Exercises
• a. In the Holly Furphy profile, which tournament did the Australia U-23s win when she was named its Most Valuable Player?
• b. Continue the Holly Furphy profile from its last sentence.

Extract to read
Holly Furphy

Personal information
- Date of birth: 29 April 2002 (age 24)
- Place of birth: Melbourne, Australia
- Height: 1.78 m (5 ft 10 in)
- Position: Forward

Team information
- Current team: Melbourne Victory
- Number: 9

College career
- Years: Team / Apps / (Gls)
- 2022–2024: Santa Clara / 36 / (4)

Senior career*
- Years: Team / Apps / (Gls)
- 2016–2021: Senior NTC / 73 / (22)
- 2025–: Melbourne Victory / 37 / (5)

International career^{‡}
- 2022: Australia U20 / 1 / (0)
- 2025: Australia U23 / 5 / (4)

= Holly Furphy =

Australian soccer player (born 2002)

Holly Furphy (born 29 April 2002) is an Australian soccer player. She plays as a forward for Melbourne Victory in the A-League Women. Upon debut, during the 2024–25 season, she scored her first goal. In May 2025, Melbourne Victory were runners-up in the grand final to champions, Central Coast Mariners. Furphy has represented Australia in the Australia U-20s (Young Matildas) and Australia U-23s. The latter team won the 2025 ASEAN Women's Championship and she was awarded Most Valuable Player of the tournament.

==Early life==
Furphy was born in Melbourne in 2002, to Liza Alpers and Richard Furphy and grew up with two brothers. Alpers is a former diver, who won national titles. Furphy's father is a former Victorian Amateur Football Association player. Her older brother, Joe is a former Geelong AFL reserves player. Younger brother, Johnny, is a professional basketballer for the Indiana Pacers in America's NBA. She began playing soccer for Yarra Jets juniors (Victorian State League Division 4 East) as a ten-year-old. At 13 she joined the Football Federation Victoria National Training Centre (FFV NTC) in 2016. She attended Maribyrnong College as a secondary student. For tertiary studies Furphy attended California's Santa Clara University, under a sports scholarship, from 2022 and started an Environmental Science Degree.

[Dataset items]
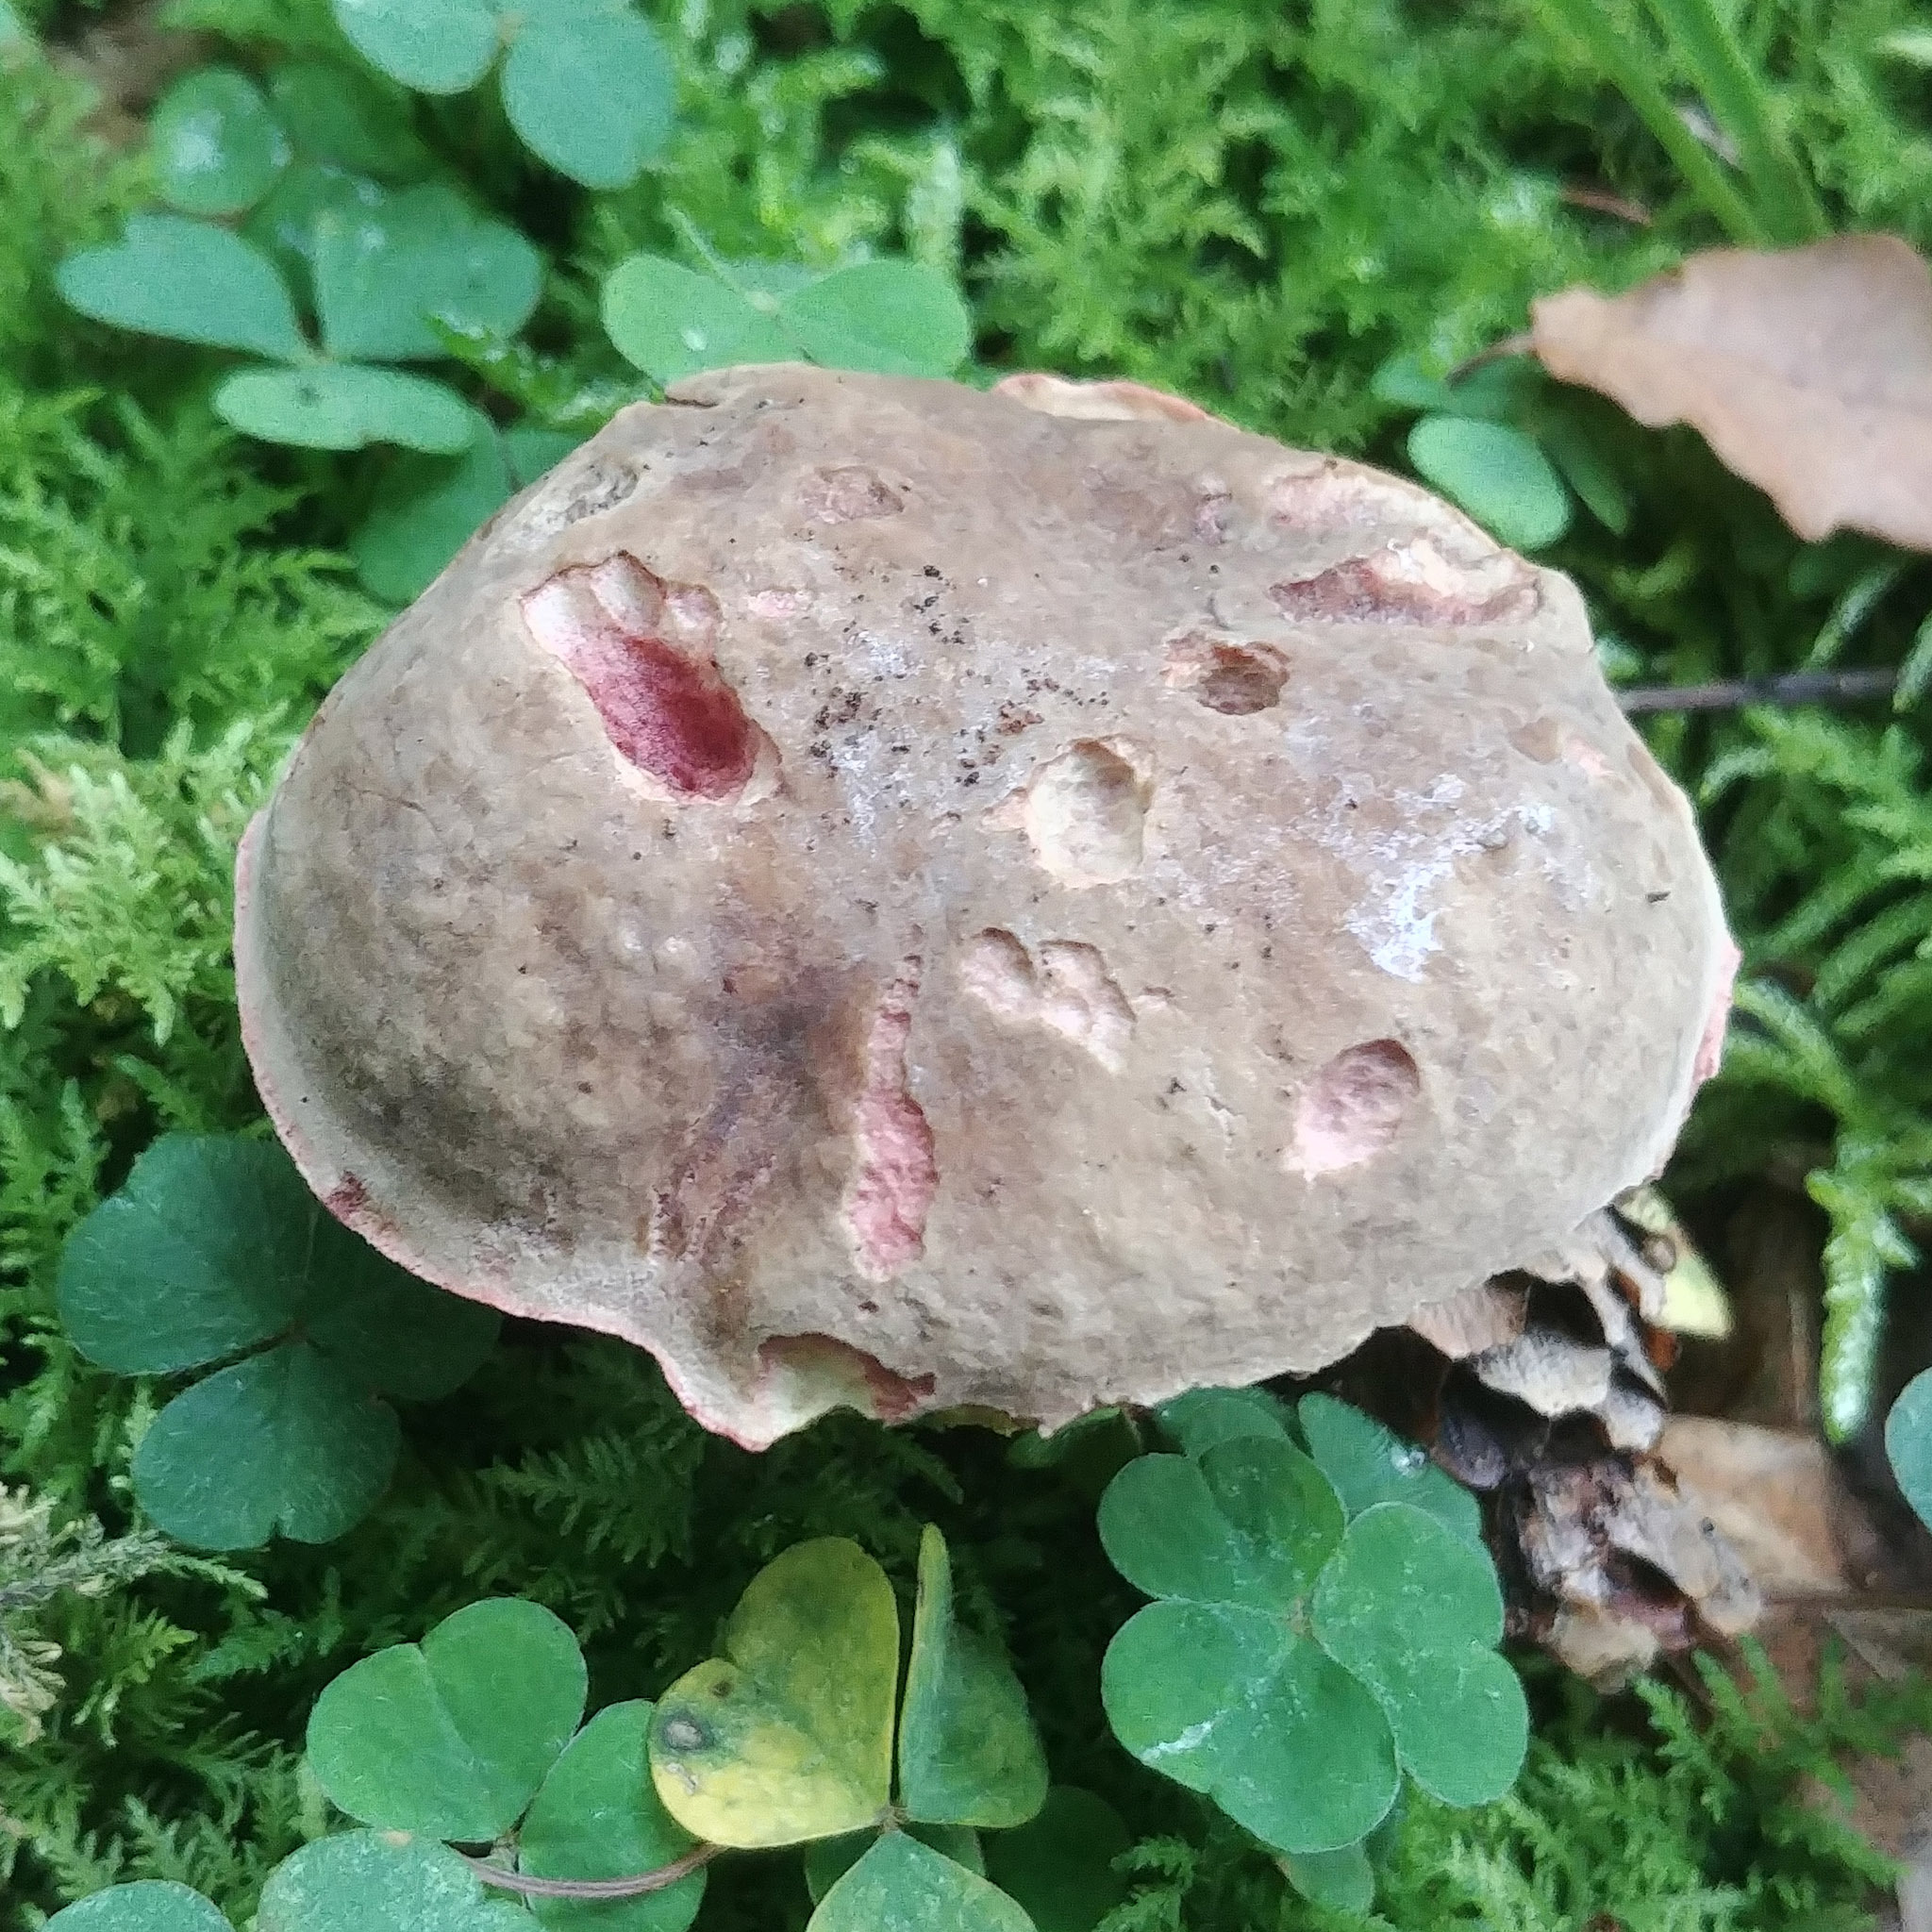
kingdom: Fungi
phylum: Basidiomycota
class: Agaricomycetes
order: Boletales
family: Boletaceae
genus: Xerocomellus
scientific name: Xerocomellus chrysenteron
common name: Red-cracking bolete
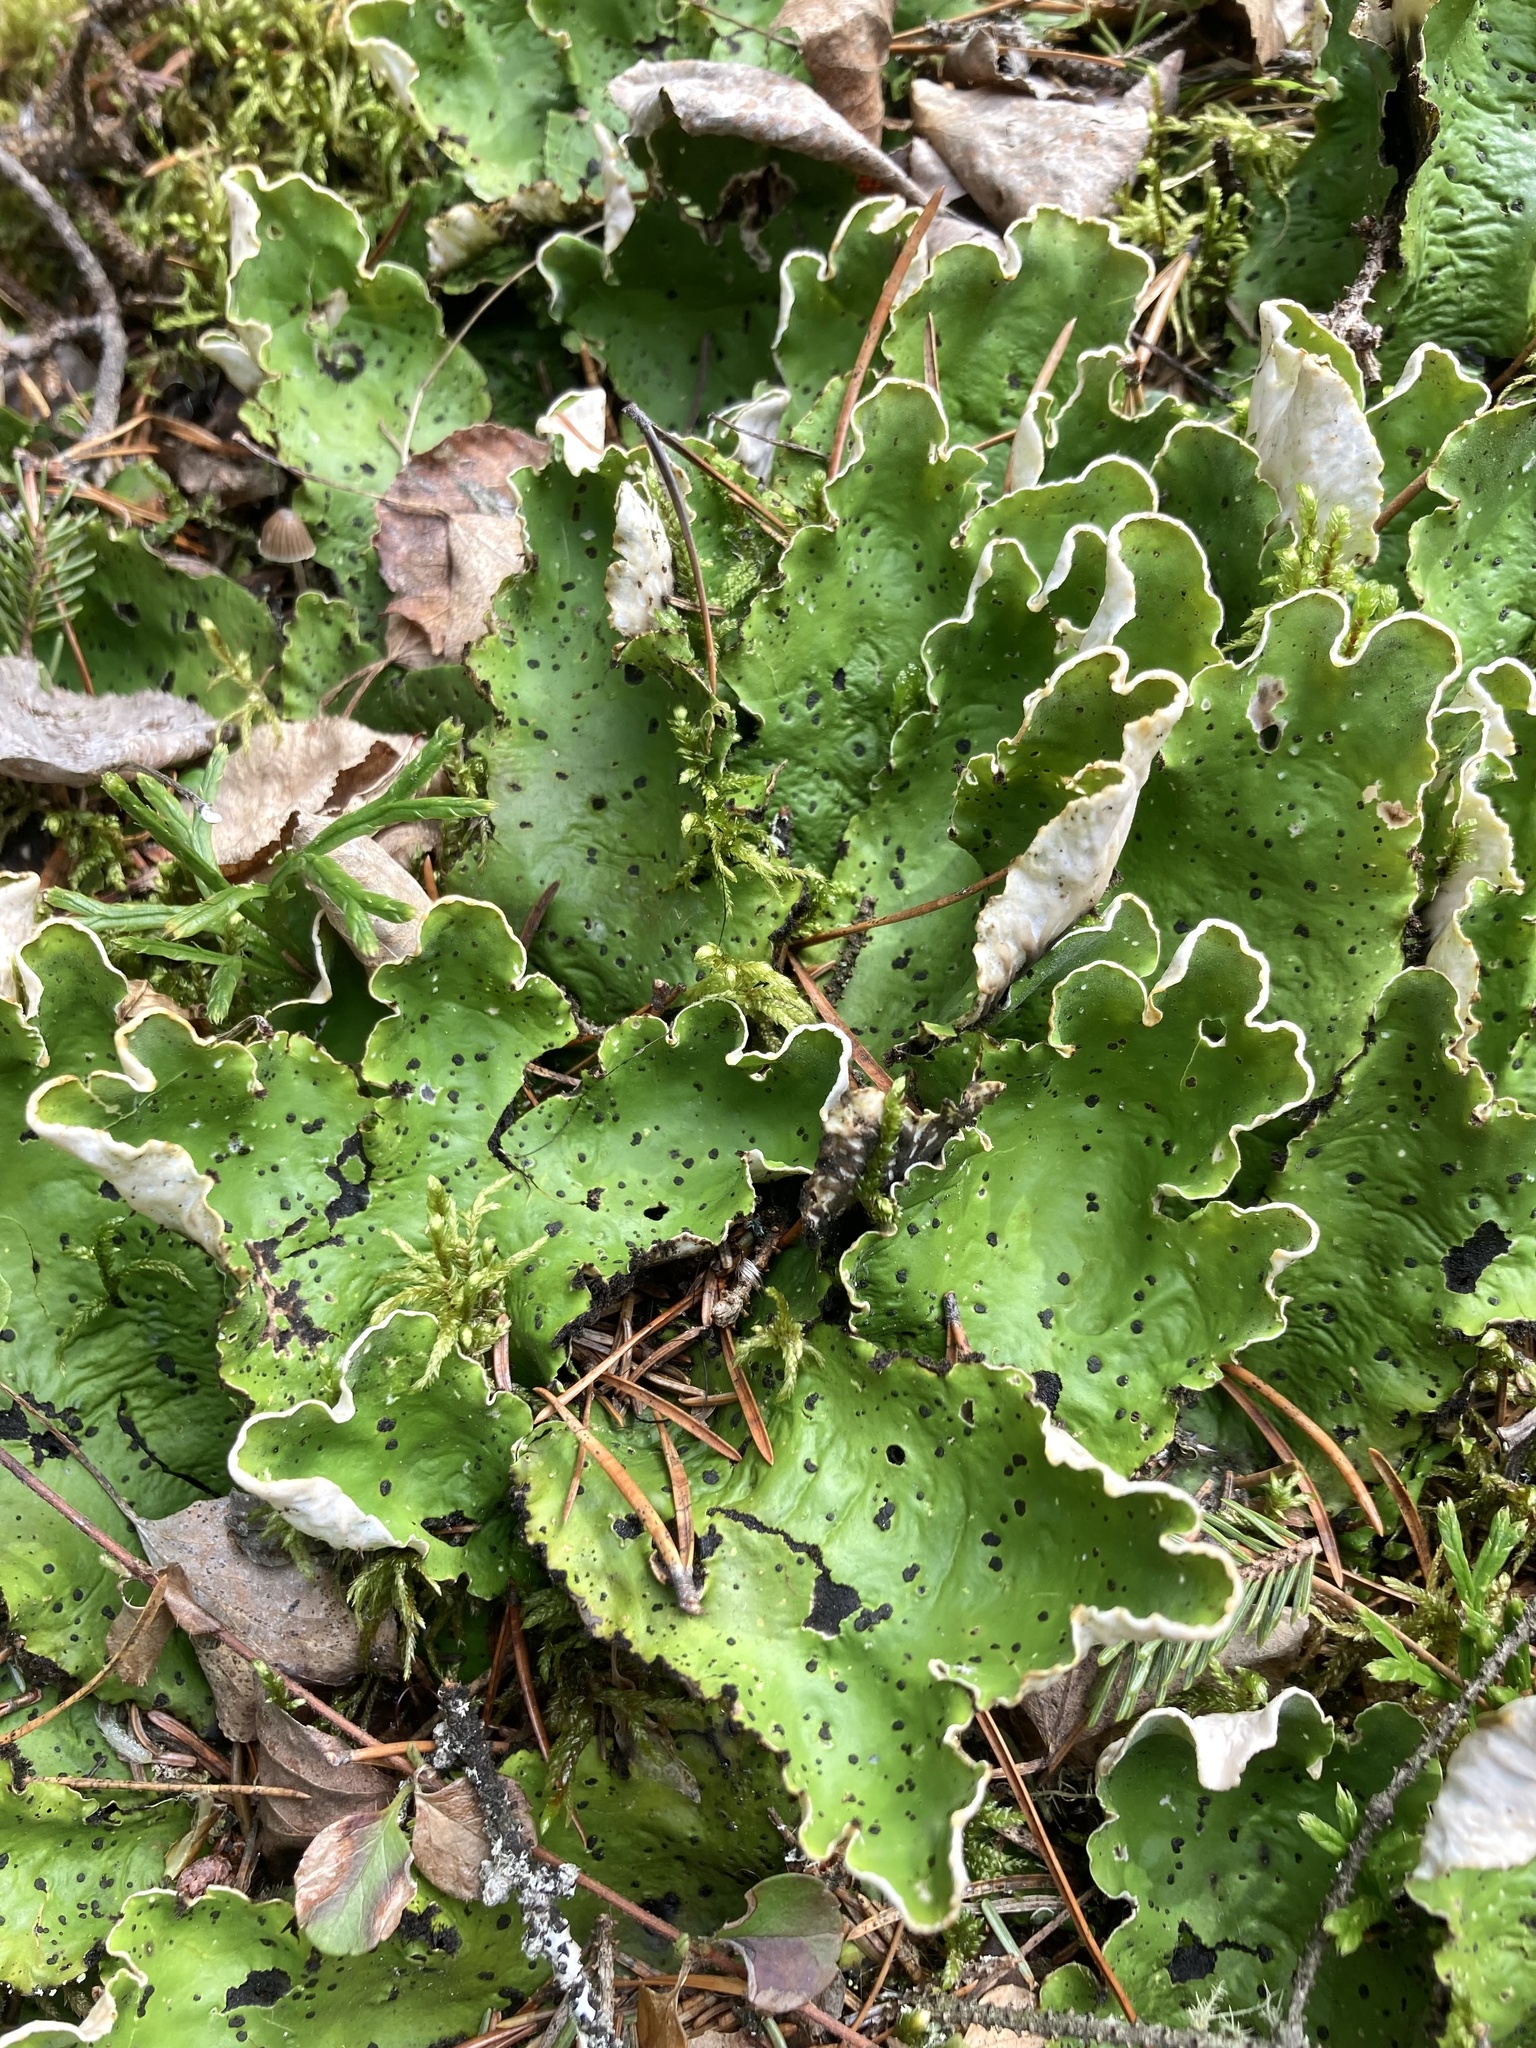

Answers to each task
• a. The 2025 ASEAN Women's Championship.

• b.
==Youth career==
In 2016 Furphy was a member of Victoria's Under-15 girls soccer team at the National Youth Championships for Girls, which won the tournament contested by seven other state/regional teams. As a teenager, Furphy was a train-on player for Melbourne Victory in 2020. She relocated to Santa Clara, playing for their soccer team from 2022, as part of the American college soccer system's NCAA Division I women's soccer tournament. Furphy's first season was interrupted after five matches by an ACL injury, "[it was a] bit of a set back for me and made me really reflect on what I want to do really because of not playing for 10 months and trying to work my way back to what I was, in that moment I decided to become a different player." After recovery, the second season resulted in 18 matches and two goals. In her third and final season, the forward kicked two goals in 13 matches.

==Club career==
Furphy played for an FFV NTC side, Senior NTC/FV Emerging, in the NPLW Victoria from 2016 to 2021, both 2020 and 2021 seasons were cancelled due to COVID-19 pandemic. After three years in Santa Clara, Furphy returned to Australia and signed with Melbourne Victory in 2024–25 mid-season as an injury replacement for Paige Zois on 24 January 2025. Her first game was against Sydney, where she scored her debut goal nine minutes after being subbed on, which resulted in their 2–0 win. On 18 May Furphy participated in Melbourne Victory's Grand Final against Central Coast Mariners, which finished in a 1–1 draw after extra time. In the ensuing penalty shootout, she converted her spot kick, but her team lost 5–4.

Immediately after her international performances (see below) Furphy, in late August 2025, was re-signed by Melbourne Victory for the 2025–26 season.

==International career==
Furphy was selected for the Australia women's national under-20 soccer team (Young Matildas), 24-Player squad's training camp for 1–4 October 2019 in Sydney. She joined another Young Matildas training camp from 30 May to 3 June 2022 in Sydney. Subsequently Young Matildas coach Leah Blayney selected her for a friendly match against New Zealand on 12 June 2022. Due to an ACL injury in Santa Clara, she was unavailable for the Young Matildas campaign to the 2022 FIFA U-20 Women's World Cup in Costa Rica in August. Furphy joined the 23-player squad for the Australia women's national under-23 soccer team (U23 Matildas), which competed at the 2025 ASEAN Women's Championship in Vietnam from 6 to 19 August. She scored the team's first goal of the tournament in their 2–1 loss against Myanmar on 7 August, and two more in their 9–0 defeat of Timor Leste to reach the semi-finals. In the final of the tournament, Furphy scored the only goal giving Australia U23 the trophy. Consequently she was awarded Player of the Match for the final and Most Valuable Player of the tournament.

==Honours==
Regional
- ASEAN Women's Championship: Champions (2025)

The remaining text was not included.